Record-setting heat continues.
Last month was the hottest June in in modern history — 0.9 degrees Celsius warmer than the 20th century average — following 14 months of record-breaking heat.
According to the National Oceanic and Atmospheric Administration (NOAA), the last month in which Earth did not encounter any record high temperatures was back in April 2015.
The numbers are based on the NOAA global temperature dataset record, which has been keeping tabs on the heat around the world since 1880.
For the first 6 months of 2016, the planet experienced its warmest half-year on record, with the average temperature 1.3 degrees Celsius warmer than in the late nineteenth century.
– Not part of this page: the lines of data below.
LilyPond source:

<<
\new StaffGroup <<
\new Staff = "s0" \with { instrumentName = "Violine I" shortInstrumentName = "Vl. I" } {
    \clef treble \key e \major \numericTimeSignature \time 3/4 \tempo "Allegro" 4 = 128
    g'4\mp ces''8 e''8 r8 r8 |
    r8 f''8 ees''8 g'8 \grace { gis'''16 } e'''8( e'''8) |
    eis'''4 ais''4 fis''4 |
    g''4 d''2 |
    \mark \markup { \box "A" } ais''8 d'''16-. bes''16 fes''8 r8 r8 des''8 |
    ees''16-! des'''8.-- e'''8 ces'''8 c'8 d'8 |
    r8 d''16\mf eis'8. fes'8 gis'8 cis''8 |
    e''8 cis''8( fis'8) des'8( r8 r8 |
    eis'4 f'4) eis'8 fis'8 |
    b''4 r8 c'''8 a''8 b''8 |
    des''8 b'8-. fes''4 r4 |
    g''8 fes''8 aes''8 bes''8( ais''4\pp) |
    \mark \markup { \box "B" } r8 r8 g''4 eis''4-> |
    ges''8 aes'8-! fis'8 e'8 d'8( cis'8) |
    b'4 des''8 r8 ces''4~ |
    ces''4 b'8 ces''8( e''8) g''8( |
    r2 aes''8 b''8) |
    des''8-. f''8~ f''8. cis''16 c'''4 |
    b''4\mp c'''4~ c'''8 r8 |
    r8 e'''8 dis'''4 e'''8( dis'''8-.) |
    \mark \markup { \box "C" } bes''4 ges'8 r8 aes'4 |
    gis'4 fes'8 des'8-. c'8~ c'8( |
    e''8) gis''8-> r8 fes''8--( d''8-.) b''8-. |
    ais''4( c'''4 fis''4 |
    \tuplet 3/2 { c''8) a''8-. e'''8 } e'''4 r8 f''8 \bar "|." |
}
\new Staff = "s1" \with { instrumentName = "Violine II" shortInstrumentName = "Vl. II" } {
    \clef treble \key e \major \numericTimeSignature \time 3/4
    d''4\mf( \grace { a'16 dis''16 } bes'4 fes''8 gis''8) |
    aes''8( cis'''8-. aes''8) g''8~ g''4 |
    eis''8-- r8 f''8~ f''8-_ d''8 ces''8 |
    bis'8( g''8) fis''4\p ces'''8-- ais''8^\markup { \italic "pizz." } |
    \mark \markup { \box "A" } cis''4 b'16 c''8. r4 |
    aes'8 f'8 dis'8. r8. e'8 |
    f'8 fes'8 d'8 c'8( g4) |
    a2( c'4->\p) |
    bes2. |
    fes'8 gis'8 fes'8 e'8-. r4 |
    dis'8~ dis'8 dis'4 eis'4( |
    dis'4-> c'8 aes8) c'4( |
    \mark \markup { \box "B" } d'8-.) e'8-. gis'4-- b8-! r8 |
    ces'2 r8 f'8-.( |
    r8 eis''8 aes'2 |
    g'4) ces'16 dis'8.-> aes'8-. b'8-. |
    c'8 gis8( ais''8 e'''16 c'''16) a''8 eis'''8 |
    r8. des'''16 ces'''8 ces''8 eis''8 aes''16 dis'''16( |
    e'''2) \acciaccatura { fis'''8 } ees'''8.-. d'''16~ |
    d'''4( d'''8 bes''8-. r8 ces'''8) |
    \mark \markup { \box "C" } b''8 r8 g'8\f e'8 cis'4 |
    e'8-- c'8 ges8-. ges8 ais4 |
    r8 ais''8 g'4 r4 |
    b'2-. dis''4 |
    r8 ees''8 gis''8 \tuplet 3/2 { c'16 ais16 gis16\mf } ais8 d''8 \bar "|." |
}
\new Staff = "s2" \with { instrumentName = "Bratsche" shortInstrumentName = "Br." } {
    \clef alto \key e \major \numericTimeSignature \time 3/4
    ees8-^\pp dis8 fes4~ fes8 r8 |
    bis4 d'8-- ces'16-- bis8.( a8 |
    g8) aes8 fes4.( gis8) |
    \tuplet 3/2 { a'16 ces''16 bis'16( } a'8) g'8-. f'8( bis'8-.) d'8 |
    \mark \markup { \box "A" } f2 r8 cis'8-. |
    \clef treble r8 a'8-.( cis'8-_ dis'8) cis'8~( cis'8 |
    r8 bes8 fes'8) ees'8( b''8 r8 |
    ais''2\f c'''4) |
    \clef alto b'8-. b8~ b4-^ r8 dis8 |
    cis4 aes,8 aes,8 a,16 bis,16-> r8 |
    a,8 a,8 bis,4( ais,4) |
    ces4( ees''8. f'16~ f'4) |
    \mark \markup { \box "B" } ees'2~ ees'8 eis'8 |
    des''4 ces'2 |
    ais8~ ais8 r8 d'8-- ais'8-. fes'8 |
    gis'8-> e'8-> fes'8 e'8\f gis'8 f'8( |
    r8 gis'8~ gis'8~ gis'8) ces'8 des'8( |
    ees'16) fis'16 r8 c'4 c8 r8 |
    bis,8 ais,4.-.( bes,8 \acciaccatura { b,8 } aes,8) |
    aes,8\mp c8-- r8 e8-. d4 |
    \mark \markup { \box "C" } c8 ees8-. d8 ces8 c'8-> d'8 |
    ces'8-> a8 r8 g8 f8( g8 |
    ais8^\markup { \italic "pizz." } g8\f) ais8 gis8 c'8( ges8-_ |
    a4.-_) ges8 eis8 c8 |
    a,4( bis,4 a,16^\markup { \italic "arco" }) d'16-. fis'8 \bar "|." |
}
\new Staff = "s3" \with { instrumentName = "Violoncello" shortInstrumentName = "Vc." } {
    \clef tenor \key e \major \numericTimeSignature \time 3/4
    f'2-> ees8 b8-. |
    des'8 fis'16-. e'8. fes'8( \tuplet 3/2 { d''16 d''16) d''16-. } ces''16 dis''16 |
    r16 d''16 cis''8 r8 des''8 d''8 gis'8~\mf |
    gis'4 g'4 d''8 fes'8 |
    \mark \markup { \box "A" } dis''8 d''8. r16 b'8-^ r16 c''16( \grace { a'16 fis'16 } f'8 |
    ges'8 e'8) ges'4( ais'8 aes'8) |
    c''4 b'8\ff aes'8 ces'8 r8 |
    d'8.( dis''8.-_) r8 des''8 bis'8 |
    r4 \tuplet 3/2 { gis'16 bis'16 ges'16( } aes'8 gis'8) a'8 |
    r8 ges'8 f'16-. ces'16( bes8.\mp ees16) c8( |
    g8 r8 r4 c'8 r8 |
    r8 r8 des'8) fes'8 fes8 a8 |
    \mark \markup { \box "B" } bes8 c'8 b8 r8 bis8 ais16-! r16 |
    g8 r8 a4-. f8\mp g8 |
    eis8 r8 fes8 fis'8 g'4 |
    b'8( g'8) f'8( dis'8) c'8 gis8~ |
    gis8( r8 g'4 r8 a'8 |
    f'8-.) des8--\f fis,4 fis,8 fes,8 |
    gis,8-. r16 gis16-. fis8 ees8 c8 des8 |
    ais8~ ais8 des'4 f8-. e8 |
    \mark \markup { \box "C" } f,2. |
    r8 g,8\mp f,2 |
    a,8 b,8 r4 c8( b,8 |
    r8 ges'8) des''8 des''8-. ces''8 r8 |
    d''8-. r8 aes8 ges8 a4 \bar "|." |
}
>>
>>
According to NASA chief climate scientist Gavin Schmidt, El Niño is only partly to blame for the rise in global temperatures in 2016. “While the El Niño event in the tropical Pacific this winter gave a boost to global temperatures from October onwards, it is the underlying trend which is producing these record numbers,” Schmidt said in a NASA statement.
Even as the effects of the recent El Niño began to calm down in the spring, global temperatures continued to break records due to human activity.
Warming in the Arctic has been even more extreme that the rest of the globe, according to Walt Meier, a sea ice scientist at NASA Goddard.
"It has been a record year so far for global temperatures, but the record high temperatures in the Arctic over the past six months have been even more extreme," Meier said. "This warmth as well as unusual weather patterns have led to the record low sea ice extents so far this year."
With massive heat waves expected to hit the US this month, it doesn’t look like things are going to cool down any time soon.